Pick practically anything off the shelf at a Home Depot, and the folks behind “The Furious” will turn it into a weapon — creating the most endlessly inventive and freakishly violent martial-arts movie this side of “The Raid” movies.

In an unnamed southeast Asian country, Wang Wei (Xie Miao) works quietly to provide for himself and his daughter, Rainy (Yang Enyou), who communicates with her mute father using sign language. When a child trafficking ring plucks Rainy off the streets, Wang tries to fight back — and, with fast moves and righteous anger, he nearly succeeds. 

When the bad guys get away with Rainy, Wang goes to the police, who say they can’t help.
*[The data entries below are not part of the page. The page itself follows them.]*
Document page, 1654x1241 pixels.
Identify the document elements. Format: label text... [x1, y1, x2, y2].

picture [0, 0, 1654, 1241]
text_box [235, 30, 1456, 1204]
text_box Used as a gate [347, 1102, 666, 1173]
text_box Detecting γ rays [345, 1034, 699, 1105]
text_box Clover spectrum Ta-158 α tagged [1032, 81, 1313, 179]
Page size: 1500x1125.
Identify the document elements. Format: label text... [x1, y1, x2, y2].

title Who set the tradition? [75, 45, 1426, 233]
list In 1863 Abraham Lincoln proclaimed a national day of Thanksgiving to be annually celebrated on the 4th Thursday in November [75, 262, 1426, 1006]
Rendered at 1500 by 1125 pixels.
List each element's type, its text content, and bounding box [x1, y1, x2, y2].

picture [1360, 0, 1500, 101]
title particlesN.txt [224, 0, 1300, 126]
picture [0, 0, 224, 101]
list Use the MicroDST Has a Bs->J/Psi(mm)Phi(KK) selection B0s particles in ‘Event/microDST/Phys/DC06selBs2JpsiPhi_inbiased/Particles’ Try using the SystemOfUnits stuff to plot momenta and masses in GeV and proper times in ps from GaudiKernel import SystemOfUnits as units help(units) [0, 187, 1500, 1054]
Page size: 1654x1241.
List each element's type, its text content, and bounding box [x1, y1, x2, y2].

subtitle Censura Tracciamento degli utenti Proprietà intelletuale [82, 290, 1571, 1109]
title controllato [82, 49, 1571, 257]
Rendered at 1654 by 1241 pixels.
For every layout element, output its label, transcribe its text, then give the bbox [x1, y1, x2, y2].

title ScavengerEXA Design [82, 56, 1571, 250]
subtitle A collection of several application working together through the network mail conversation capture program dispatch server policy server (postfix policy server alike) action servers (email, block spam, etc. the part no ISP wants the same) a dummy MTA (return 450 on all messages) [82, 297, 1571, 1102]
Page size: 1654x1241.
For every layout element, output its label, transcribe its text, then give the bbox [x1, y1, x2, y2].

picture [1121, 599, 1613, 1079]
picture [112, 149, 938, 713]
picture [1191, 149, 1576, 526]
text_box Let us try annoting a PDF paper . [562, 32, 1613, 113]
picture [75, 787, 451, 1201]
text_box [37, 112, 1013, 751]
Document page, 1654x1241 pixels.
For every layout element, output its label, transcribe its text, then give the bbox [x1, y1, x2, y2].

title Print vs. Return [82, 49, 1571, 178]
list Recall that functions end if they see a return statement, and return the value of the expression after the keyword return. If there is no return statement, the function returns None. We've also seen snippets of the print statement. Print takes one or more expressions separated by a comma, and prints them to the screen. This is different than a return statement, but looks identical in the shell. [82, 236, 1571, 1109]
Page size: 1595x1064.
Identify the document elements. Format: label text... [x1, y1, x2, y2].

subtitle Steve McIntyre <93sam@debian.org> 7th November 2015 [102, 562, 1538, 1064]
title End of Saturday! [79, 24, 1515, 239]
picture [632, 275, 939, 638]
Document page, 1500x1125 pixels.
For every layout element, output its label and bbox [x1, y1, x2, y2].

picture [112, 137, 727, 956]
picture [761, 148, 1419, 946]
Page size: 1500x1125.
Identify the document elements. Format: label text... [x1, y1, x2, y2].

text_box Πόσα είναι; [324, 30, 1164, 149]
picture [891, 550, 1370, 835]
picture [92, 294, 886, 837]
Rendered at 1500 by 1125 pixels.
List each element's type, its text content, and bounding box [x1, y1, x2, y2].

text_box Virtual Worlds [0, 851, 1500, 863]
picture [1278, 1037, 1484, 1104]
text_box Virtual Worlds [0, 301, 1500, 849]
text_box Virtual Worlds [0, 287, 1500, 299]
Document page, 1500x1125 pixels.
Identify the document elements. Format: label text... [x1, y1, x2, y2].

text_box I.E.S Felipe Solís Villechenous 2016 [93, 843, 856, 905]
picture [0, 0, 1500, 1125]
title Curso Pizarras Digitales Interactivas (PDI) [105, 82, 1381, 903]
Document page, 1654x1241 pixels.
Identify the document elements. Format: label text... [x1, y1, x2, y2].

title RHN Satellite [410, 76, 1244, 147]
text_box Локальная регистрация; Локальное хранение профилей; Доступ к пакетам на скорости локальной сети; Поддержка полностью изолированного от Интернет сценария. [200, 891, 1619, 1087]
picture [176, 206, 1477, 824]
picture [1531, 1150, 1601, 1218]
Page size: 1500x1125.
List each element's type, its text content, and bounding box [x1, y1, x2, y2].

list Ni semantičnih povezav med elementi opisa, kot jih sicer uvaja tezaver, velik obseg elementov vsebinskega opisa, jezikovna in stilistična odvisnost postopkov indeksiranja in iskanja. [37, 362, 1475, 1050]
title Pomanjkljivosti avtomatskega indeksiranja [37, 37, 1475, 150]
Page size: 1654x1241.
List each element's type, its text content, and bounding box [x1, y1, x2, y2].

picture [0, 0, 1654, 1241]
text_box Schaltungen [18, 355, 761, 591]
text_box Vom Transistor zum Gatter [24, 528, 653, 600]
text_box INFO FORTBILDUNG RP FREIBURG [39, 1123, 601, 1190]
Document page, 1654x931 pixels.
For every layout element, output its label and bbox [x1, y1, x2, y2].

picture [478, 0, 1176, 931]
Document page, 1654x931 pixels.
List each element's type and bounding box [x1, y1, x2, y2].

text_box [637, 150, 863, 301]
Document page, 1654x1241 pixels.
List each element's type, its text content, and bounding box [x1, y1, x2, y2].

A woman sergeant, Yadong (Manatsanun Phanlerdwongsakul), tries to take on the case, but her commander overrules her. Later, to no one’s surprise, we find out the commander is in the pocket of the wealthy cabal in charge of the child trafficking.

Wang spots one of Rainy’s kidnappers, which leads him to a high-security nightclub, where he starts bashing heads into tables, glass partitions and other heads. One of the people he encounters there, Navin (Joe Taslim), turns out to be on the same side — he’s a journalist who’s been investigating the missing children, along with his reporter wife, Matia (JeeJa Yanin), who we see get kidnapped before the opening credits. 

Wang and Navin team up, and become a two-man wrecking crew — using knives, hammers, ice blocks, lead pipes and whatever else is handy to take out the bad guys. Is the bloody violence too vicious? Maybe, until you’re reminded that those on the receiving end are trafficking young children, so they get what’s coming to them.

Director Kenji Tanigaki stages one physically impressive fight sequence after another, all the way up to a two-on-two final boss battle that gets complicated by a fifth fighter (Brian Le) returning to the action — and seemingly alternating his loyalties with each hit, encapsulating the entertainingly blood-soaked chaos of the entire film.

——

‘The Furious’

★★★1/2

Opens Friday, June 12, in theaters everywhere. Rated R for strong bloody violence and language. Running time: 113 minutes; in English, and in Chinese and Thai with subtitles.